- DATA FOR ANALYSIS
* * * * * * *

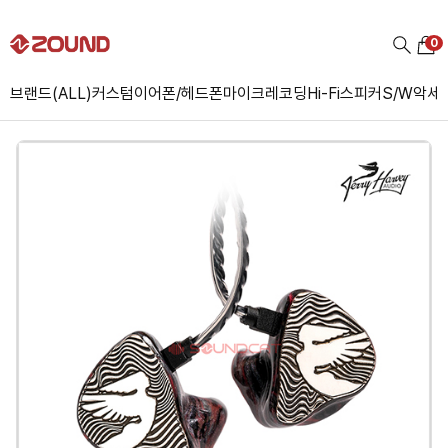
0
브랜드(ALL)
커스텀
이어폰/헤드폰
마이크
레코딩
Hi-Fi
스피커
S/W
악세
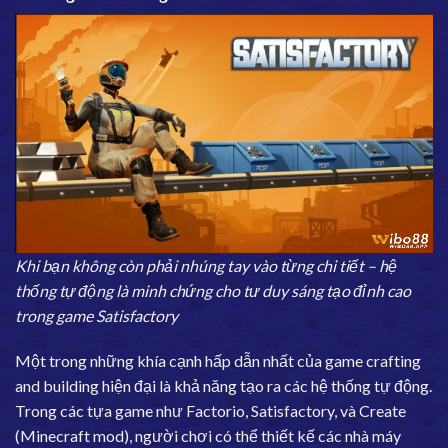
Khi bạn không còn phải nhúng tay vào từng chi tiết – hệ
thống tự động là minh chứng cho tư duy sáng tạo đỉnh cao
trong game Satisfactory
Một trong những khía cạnh hấp dẫn nhất của game crafting
and building hiện đại là khả năng tạo ra các hệ thống tự động.
Trong các tựa game như Factorio, Satisfactory, và Create
(Minecraft mod), người chơi có thể thiết kế các nhà máy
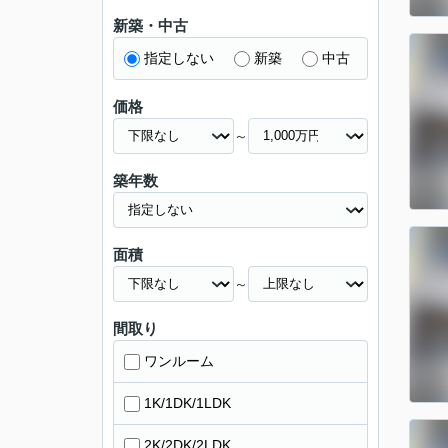
新築・中古
指定しない
新築
中古
価格
～
築年数
面積
～
間取り
ワンルーム
1K/1DK/1LDK
2K/2DK/2LDK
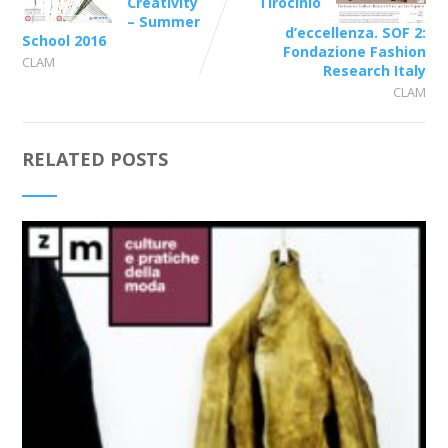
Creativity
Tirocinio
– Summer
d’eccellenza. SOF 2:
School 2016
Fondazione Fashion
CLAM
Research Italy
CLAM
RELATED POSTS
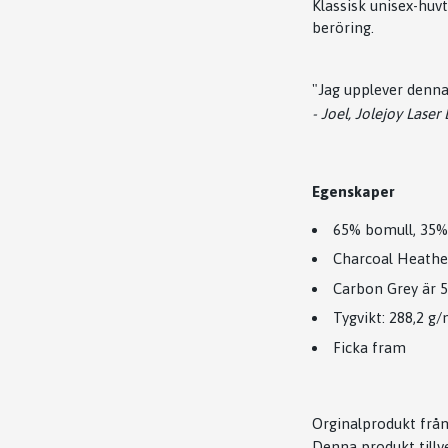
Klassisk unisex-huv
beröring.
"Jag upplever denna 
- Joel, Jolejoy Laser
Egenskaper
65% bomull, 35%
Charcoal Heather
Carbon Grey är 5
Tygvikt: 288,2 g/
Ficka fram
Orginalprodukt från
Denna produkt tillv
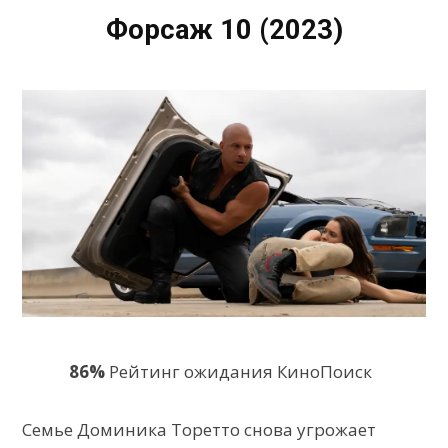
Форсаж 10 (2023)
86%
Рейтинг ожидания КиноПоиск
Семье Доминика Торетто снова угрожает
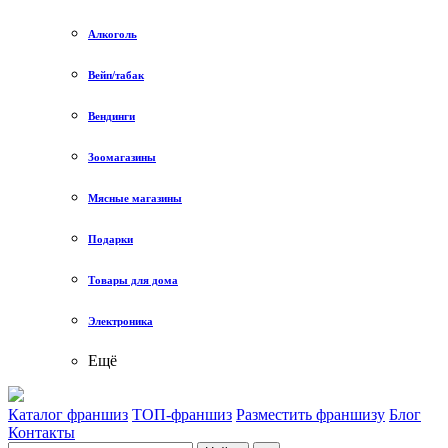
Алкоголь
Вейп/табак
Вендинги
Зоомагазины
Мясные магазины
Подарки
Товары для дома
Электроника
Ещё
Каталог франшиз
ТОП-франшиз
Разместить франшизу
Блог
Контакты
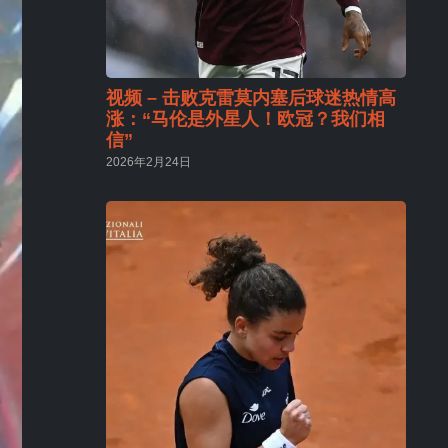
视频 – 击败克雷莫内塞后球迷热情高
涨：“马伦是外星人！欧冠？我们相
信”
2026年2月24日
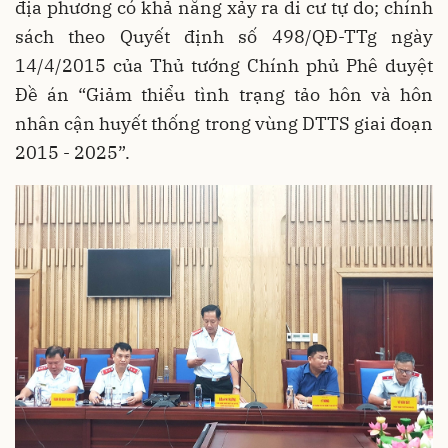
địa phương có khả năng xảy ra di cư tự do; chính
sách theo Quyết định số 498/QĐ-TTg ngày
14/4/2015 của Thủ tướng Chính phủ Phê duyệt
Đề án “Giảm thiểu tình trạng tảo hôn và hôn
nhân cận huyết thống trong vùng DTTS giai đoạn
2015 - 2025”.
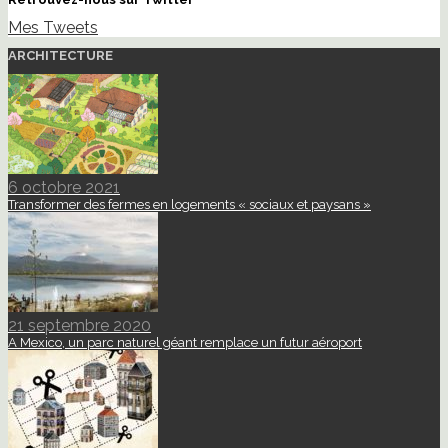
Mes Tweets
ARCHITECTURE
6 octobre 2021
Transformer des fermes en logements « sociaux et paysans »
21 septembre 2020
A Mexico, un parc naturel géant remplace un futur aéroport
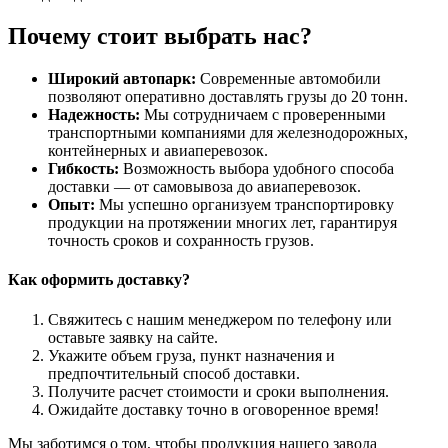
Почему стоит выбрать нас?
Широкий автопарк:
Современные автомобили
позволяют оперативно доставлять грузы до 20 тонн.
Надежность:
Мы сотрудничаем с проверенными
транспортными компаниями для железнодорожных,
контейнерных и авиаперевозок.
Гибкость:
Возможность выбора удобного способа
доставки — от самовывоза до авиаперевозок.
Опыт:
Мы успешно организуем транспортировку
продукции на протяжении многих лет, гарантируя
точность сроков и сохранность грузов.
Как оформить доставку?
Свяжитесь с нашим менеджером по телефону или
оставьте заявку на сайте.
Укажите объем груза, пункт назначения и
предпочтительный способ доставки.
Получите расчет стоимости и сроки выполнения.
Ожидайте доставку точно в оговоренное время!
Мы заботимся о том, чтобы продукция нашего завода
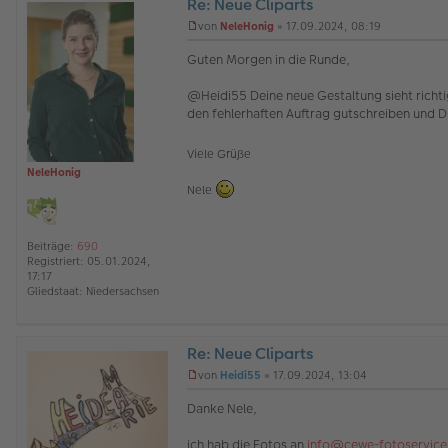
Re: Neue Cliparts
O
von
NeleHonig
»
17.09.2024, 08:19
ff
U
l
n
Guten Morgen in die Runde,
i
g
n
e
@Heidi55 Deine neue Gestaltung sieht richti
e
l
den fehlerhaften Auftrag gutschreiben und D
e
s
e
Viele Grüße
n
NeleHonig
e
r
Nele
B
e
i
Beiträge:
690
t
Registriert:
05.01.2024,
r
17:17
a
Gliedstaat:
Niedersachsen
g
Re: Neue Cliparts
O
von
Heidi55
»
17.09.2024, 13:04
ff
U
l
n
Danke Nele,
i
g
n
e
ich hab die Fotos an
info@cewe-fotoservice
e
l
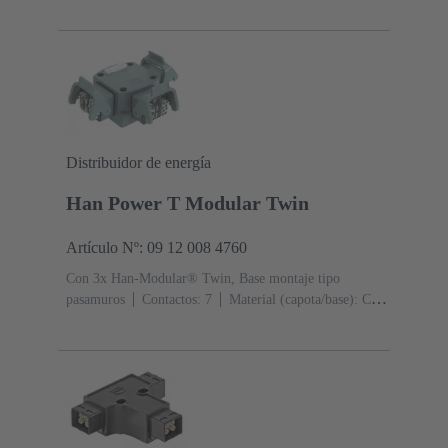
Poliamida (PA)
RAL 9005 (negro intenso)
Grado de
protección: IP44, IP67 con tornillo de obturación 09 20
000 9918
Distribuidor de energía
Han Power T Modular Twin
Artículo Nº: 09 12 008 4760
Con 3x Han-Modular® Twin, Base montaje tipo
pasamuros
Contactos: 7
Material (capota/base): Cinc
fundido a presión
RAL 7037 (gris polvo)
Grado de
protección: IP65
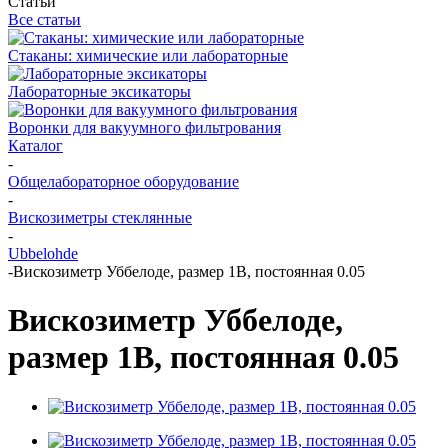
Статьи
Все статьи
Стаканы: химические или лабораторные
Лабораторные эксикаторы
Воронки для вакуумного фильтрования
Каталог
-
Общелабораторное оборудование
-
Вискозиметры стеклянные
-
Ubbelohde
-
Вискозиметр Уббелоде, размер 1B, постоянная 0.05
Вискозиметр Уббелоде,
размер 1B, постоянная 0.05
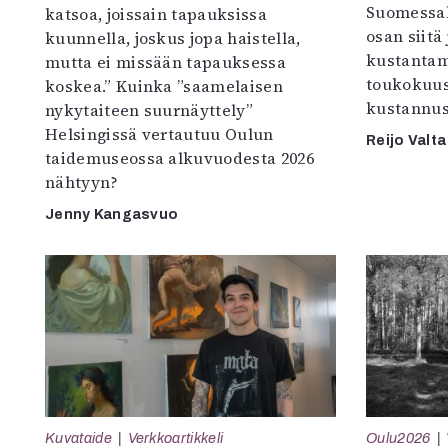
Suomessak
katsoa, joissain tapauksissa
osan siitä
kuunnella, joskus jopa haistella,
kustantam
mutta ei missään tapauksessa
toukokuu
koskea.” Kuinka ”saamelaisen
kustannus
nykytaiteen suurnäyttely”
Helsingissä vertautuu Oulun
Reijo Valta
taidemuseossa alkuvuodesta 2026
nähtyyn?
Jenny Kangasvuo
Kuvataide
Verkkoartikkeli
Oulu2026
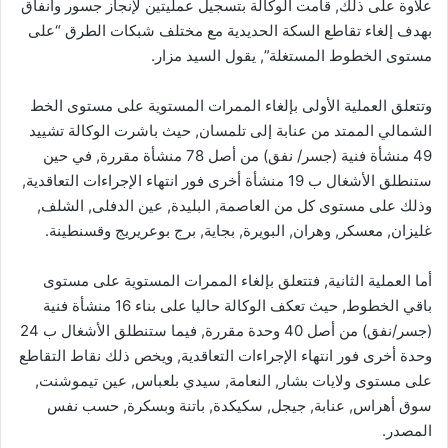
علاوة على ذلك, قامت الوكالة بتسجيل عمليتين لإنجاز جسور وأنفاق
بهدف إلغاء تقاطع السكة الحديدية مع مختلف شبكات الطرق “على
مستوى الخطوط المستغلة”, يقول السيد مزار.
وتتعلق العملية الأولى بإلغاء الممرات المستوية على مستوى الخط
الشمالي الممتد من عنابة إلى تلمسان, حيث باشرت الوكالة تشييد
49 منشأة فنية (جسر/ نفق) من أصل 78 منشأة مقررة, في حين
ستنطلق الأشغال ب 19 منشأة أخرى فور انتهاء الإجراءات التعاقدية,
وذلك على مستوى كل من العاصمة, البليدة, عين الدفلى, الشلف,
غليزان, معسكر, وهران, البويرة, بجاية, برج بوعريريج وقسنطينة.
أما العملية الثانية, فتتعلق بإلغاء الممرات المستوية على مستوى
باقي الخطوط, حيث تعكف الوكالة حاليا على بناء 16 منشأة فنية
(جسر/نفق) من أصل 40 وحدة مقررة, فيما ستنطلق الأشغال ب 24
وحدة أخرى فور انتهاء الإجراءات التعاقدية, ويخص ذلك نقاط التقاطع
على مستوى ولايات بشار, النعامة, سيدي بلعباس, عين تيموشنت,
سوق أهراس, عنابة, جيجل, سكيكدة, باتنة وبسكرة, حسب نفس
المصدر.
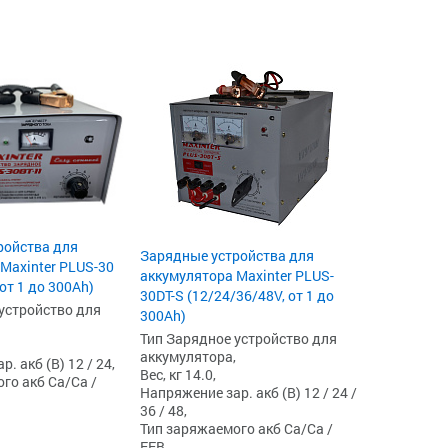
ройства для
Зарядные устройства для
Maxinter PLUS-30
аккумулятора Maxinter PLUS-
 от 1 до 300Ah)
30DT-S (12/24/36/48V, от 1 до
устройство для
300Ah)
Тип Зарядное устройство для
аккумулятора,
. акб (В) 12 / 24,
Вес, кг 14.0,
го акб Ca/Ca /
Напряжение зар. акб (В) 12 / 24 /
36 / 48,
Тип заряжаемого акб Ca/Ca /
EFB,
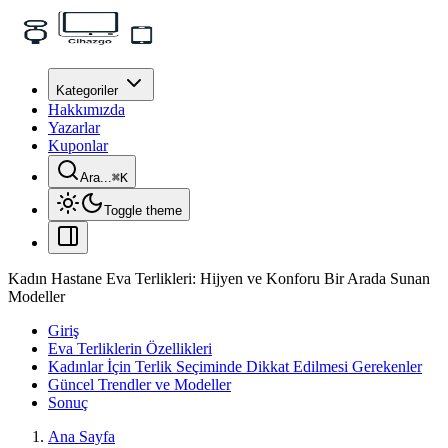
Kategoriler
Hakkımızda
Yazarlar
Kuponlar
Ara...
⌘
K
Toggle theme
Kadın Hastane Eva Terlikleri: Hijyen ve Konforu Bir Arada Sunan
Modeller
Giriş
Eva Terliklerin Özellikleri
Kadınlar İçin Terlik Seçiminde Dikkat Edilmesi Gerekenler
Güncel Trendler ve Modeller
Sonuç
Ana Sayfa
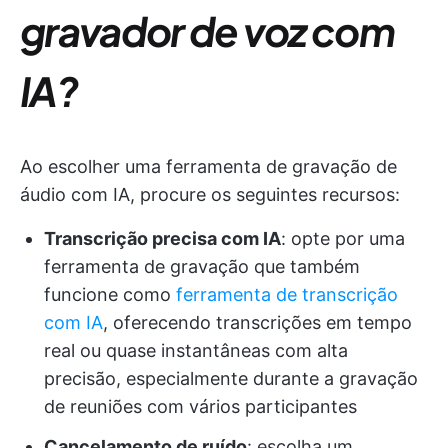
gravador de voz com
IA?
Ao escolher uma ferramenta de gravação de
áudio com IA, procure os seguintes recursos:
Transcrição precisa com IA
: opte por uma
ferramenta de gravação que também
funcione como
ferramenta de transcrição
com IA
, oferecendo transcrições em tempo
real ou quase instantâneas com alta
precisão, especialmente durante a gravação
de reuniões com vários participantes
Cancelamento de ruído
: escolha um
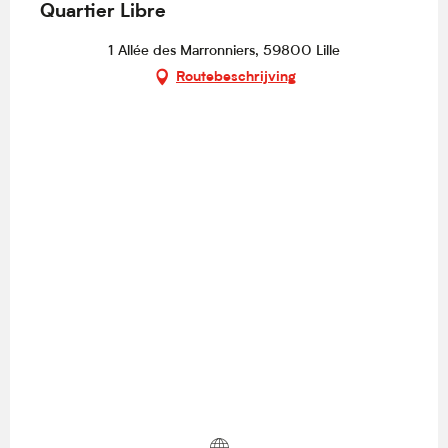
Quartier Libre
1 Allée des Marronniers, 59800 Lille
Routebeschrijving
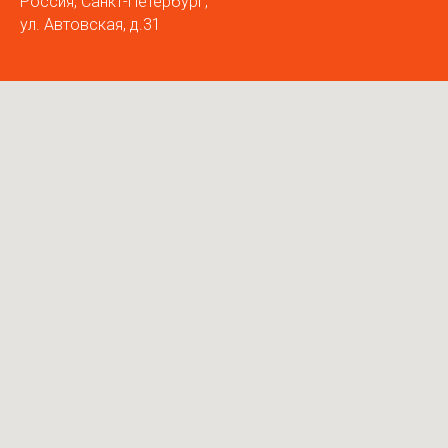
Россия, Санкт-Петербург,
ул. Автовская, д.31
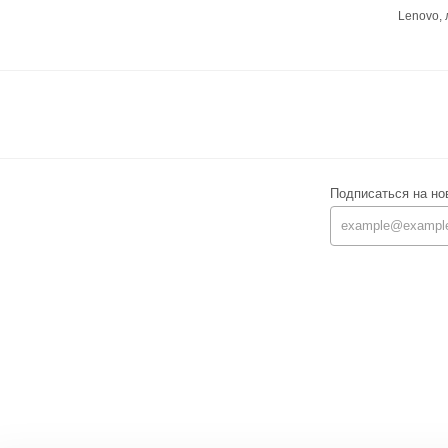
Lenovo,
Подписаться на но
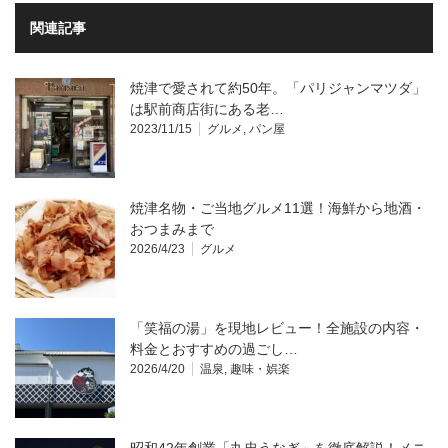
関連記事
焼津で愛されて約50年。「パリジャンマツダ」
は駅前商店街にある老…
2023/11/15
グルメ
,
パン屋
焼津名物・ご当地グルメ11選！海鮮から地酒・
おつまみまで
2026/4/23
グルメ
「笑福の湯」を現地レビュー！全施設の内容・
料金とおすすめの過ごし…
2026/4/20
温泉
,
趣味・娯楽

* * * * * * *

- AIM OF THE EXERCISE
Whenever a line in the listing above includes the word "game", return that line.

- RESPONSE
trong game Satisfactory
Một trong những khía cạnh hấp dẫn nhất của game crafting
Trong các tựa game như Factorio, Satisfactory, và Create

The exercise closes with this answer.